# À compléter:
A - Dans le fil de discussion sur la clé EyeTV, pourquoi PA5CAL ne peut-il pas donner de réponse complète ? Répondez en une à trois phrases.
B - Résumez le fil de discussion sur la clé EyeTV en trois phrases.

# Texte fourni:
+ + + + +

# Elgato Eyetv auusi pour windows ?



## Cort (16 Août 2008)

Bonjour,

Je me demandais si on peut utiliser la clé USB de elgato sous windows?
Si oui,comment installer les pilotes?

Merci


----------



## PA5CAL (16 Août 2008)

Je n'ai pas de réponse complète, parce qu'il semblerait qu'il existe plusieurs modèles différents et incompatibles parmi les dongles EyeTV.

Mais j'ai lu sur un autre forum (en anglais) que le *EyeTV Hybrid* était reconnu sous Windows comme un *Hauppauge WinTV-HVR-900*, et pouvait ainsi bénéficier du driver de ce dernier, téléchargeable sur le support de Hauppauge  (choisir le CD pour WinTV-HVR-900/930).

Pour les autres modèles, je ne saurais dire...


----------



## Cort (16 Août 2008)

Un grand merci,ca marche(mon mediacenter reconnait la clé)

Merci


----------



## PA5CAL (16 Août 2008)

'pas de quoi 



Au passage, pourrais-tu préciser le modèle exact de ton EyeTV, afin que ce fil puisse resservir à d'autres ?


----------



## Cort (16 Août 2008)

Bonjour,

Jai la clé Elgato EyeTV Hybrid avec une entrée pour la télévision analogue.

C'est la que ça coince : je ne parviens pas a prendre les chaines par cable(analogique).Et comme en Belgique il n'y a que quelque chaines TNT !!

Donc le driver marche,mais mon mediacenter de vista ne prends pas en charge les chaines par cable.
Peut-etre as tu une autre idée?

+ + + + +

# Informations extraites:
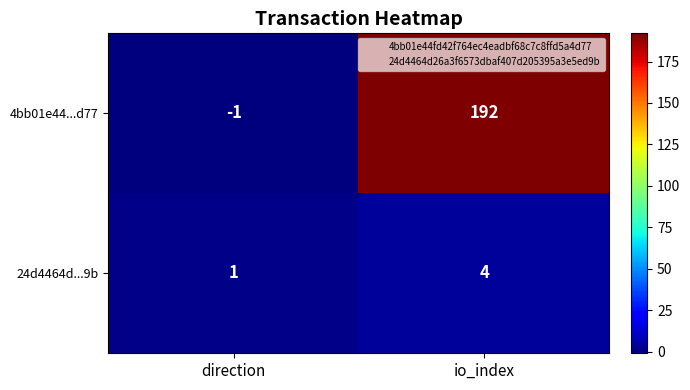

List the series in order of their peak value, lowest first.

24d4464d...9b, 4bb01e44...d77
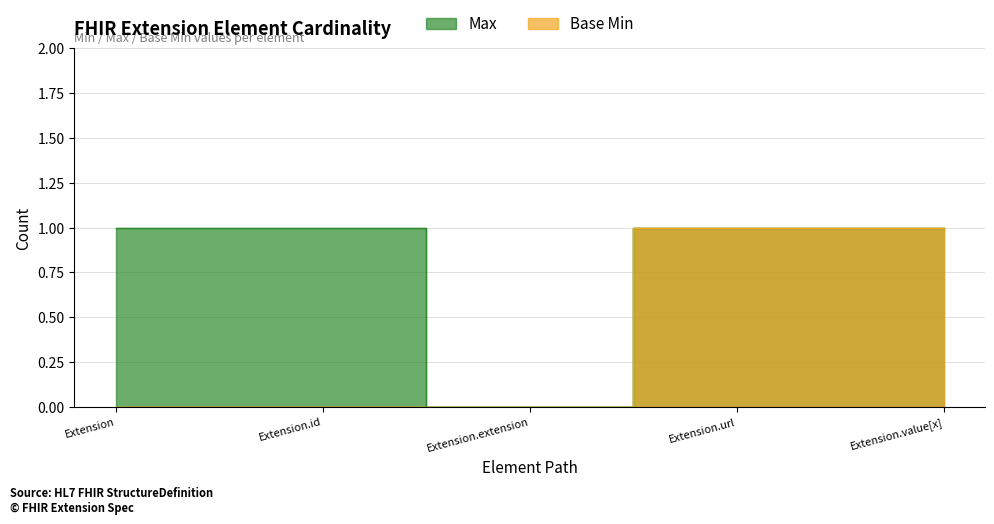

Reading left to right, what are all the values shown in this chart?

Max: 1	1	0	1	1
Base Min: 0	0	0	1	1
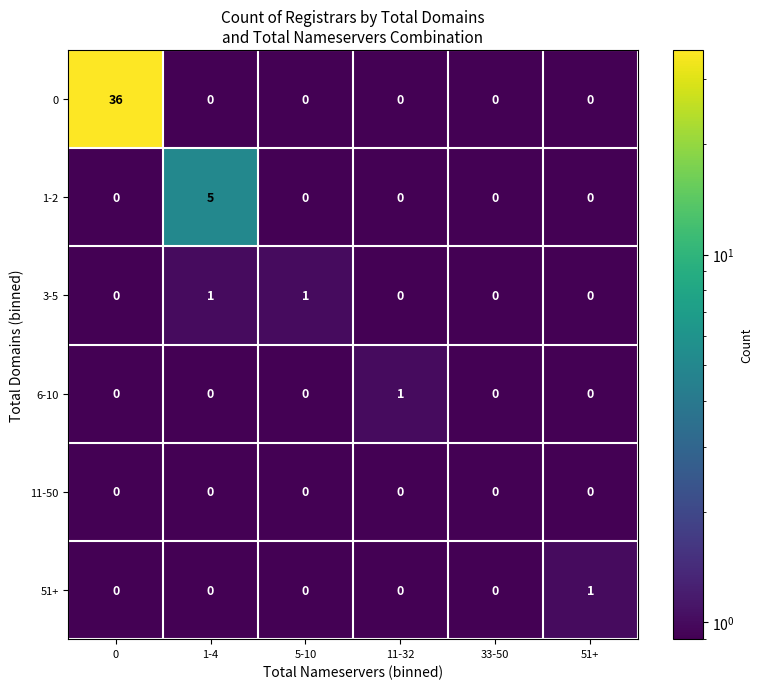

What is the total value across all series at 5-10?

1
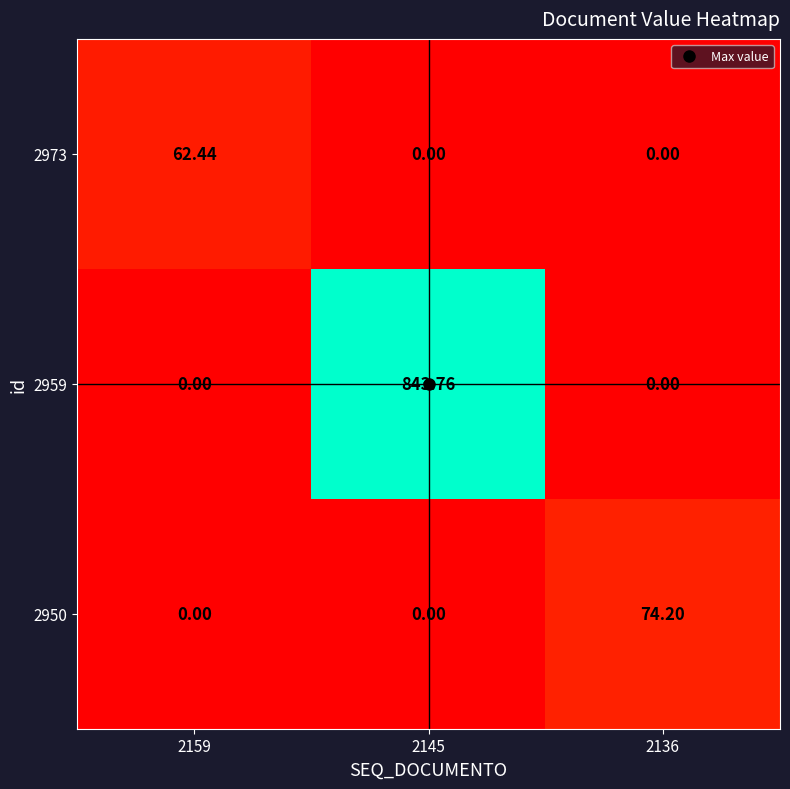

How many positive values does the 2950 series have?

1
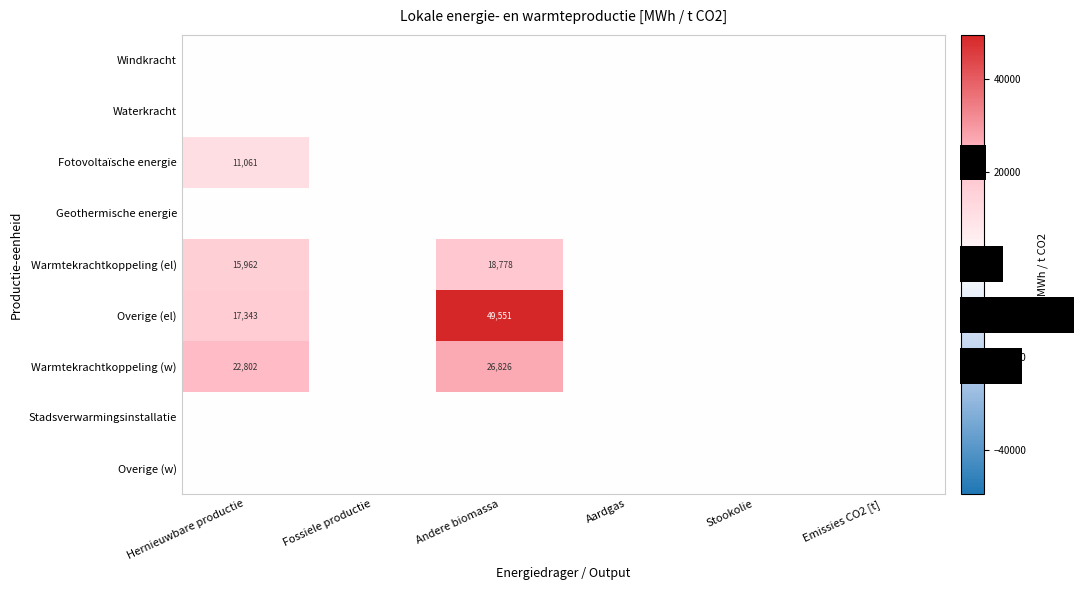

At which category is the sum across all series the highest?

Andere biomassa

+ + + + +

# Solutions proposées:
A - Il semble exister plusieurs modèles de dongles EyeTV différents et incompatibles entre eux. La réponse de PA5CAL porte seulement sur l'EyeTV Hybrid, qui serait reconnu sous Windows comme un Hauppauge WinTV-HVR-900.

B - Cort demande si la clé USB EyeTV d'Elgato peut être utilisée sous Windows et comment en installer les pilotes. PA5CAL répond avoir lu que l'EyeTV Hybrid est reconnu sous Windows comme un Hauppauge WinTV-HVR-900 et peut utiliser le pilote de ce modèle, téléchargeable sur le support de Hauppauge. Cort confirme que le pilote fonctionne avec sa clé EyeTV Hybrid, mais le media center de Vista ne prend pas en charge les chaînes analogiques par câble, et Cort demande une autre idée.